Initial thought was to build a high end computer for rendering as well as gaming on the side. But I was never the kind to go for something "normal".
After much googling I came to the idea of oil submerged PCs. Something I could never find was anyone doing this with "modern" parts and so this was kind of an experiment too if mineral oil could handle the heat.
Started out using fish tank materials that I had lying around at home since my beta fish died and gunpla models from my plastic model collection. Oil is SKYDD wood treatment oil bought from IKEA.
After some time though I swapped the water pump for a EKWB model since the water pump was not strong enough to pump oil fast enough through my beast of a radiator.
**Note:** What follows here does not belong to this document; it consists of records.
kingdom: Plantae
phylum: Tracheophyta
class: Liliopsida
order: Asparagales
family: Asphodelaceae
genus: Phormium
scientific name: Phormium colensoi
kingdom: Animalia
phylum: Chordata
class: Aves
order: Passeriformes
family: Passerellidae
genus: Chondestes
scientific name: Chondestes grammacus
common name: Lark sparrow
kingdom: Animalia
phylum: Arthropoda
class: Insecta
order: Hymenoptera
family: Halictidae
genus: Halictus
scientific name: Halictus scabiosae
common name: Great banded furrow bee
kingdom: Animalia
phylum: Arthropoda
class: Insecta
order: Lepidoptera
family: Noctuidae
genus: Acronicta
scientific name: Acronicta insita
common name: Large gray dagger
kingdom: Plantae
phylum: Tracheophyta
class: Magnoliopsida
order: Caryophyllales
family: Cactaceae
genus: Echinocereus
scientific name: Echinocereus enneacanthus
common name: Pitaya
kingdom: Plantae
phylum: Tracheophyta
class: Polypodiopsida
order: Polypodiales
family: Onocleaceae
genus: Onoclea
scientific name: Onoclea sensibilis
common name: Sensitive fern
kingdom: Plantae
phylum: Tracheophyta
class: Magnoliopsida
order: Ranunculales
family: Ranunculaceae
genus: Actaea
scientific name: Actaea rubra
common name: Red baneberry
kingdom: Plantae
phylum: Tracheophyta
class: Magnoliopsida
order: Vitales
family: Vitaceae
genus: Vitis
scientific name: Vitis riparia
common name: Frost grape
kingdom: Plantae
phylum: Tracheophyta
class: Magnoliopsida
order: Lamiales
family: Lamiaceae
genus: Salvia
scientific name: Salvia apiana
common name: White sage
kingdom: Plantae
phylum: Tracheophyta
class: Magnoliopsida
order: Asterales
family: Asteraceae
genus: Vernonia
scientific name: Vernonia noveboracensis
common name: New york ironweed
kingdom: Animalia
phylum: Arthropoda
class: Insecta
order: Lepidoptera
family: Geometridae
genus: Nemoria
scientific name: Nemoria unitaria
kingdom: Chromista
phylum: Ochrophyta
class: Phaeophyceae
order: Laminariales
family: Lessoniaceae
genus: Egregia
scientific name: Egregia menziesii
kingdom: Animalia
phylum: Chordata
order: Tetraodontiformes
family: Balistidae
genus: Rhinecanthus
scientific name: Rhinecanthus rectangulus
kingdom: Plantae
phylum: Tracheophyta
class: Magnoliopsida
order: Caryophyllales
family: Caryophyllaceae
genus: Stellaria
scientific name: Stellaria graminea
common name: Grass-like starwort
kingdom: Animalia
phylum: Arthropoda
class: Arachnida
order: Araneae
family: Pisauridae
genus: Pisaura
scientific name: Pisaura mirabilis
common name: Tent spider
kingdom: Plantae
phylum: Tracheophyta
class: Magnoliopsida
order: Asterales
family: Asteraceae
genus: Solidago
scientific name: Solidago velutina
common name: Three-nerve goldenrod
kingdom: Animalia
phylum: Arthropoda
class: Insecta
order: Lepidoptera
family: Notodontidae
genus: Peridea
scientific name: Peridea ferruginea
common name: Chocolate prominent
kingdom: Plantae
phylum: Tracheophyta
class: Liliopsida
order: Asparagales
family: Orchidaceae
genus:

Also removed my gunpla models to make space for my HDD as 1tb was not enough for caching my renders.
Temperature wise, I would say mineral oil cooling is not capable of handling the heat generated by my system. Temperatures will still hit 66.8 Degrees Celsius which is 1.2 degrees short of max temp for my CPU under full load but weirdly does not thermal throttle. After changing to EKWD pump, oil temperature rises to 51.6 degrees max after 4 hours on full load and remains at that temperature.
Note for those who wish to venture into oil cooling, be ready to clean up oil spills until you sort up all the placements and modifications to your build. There will surely be leaks as long as you have wires going into the oil due to oil wicking.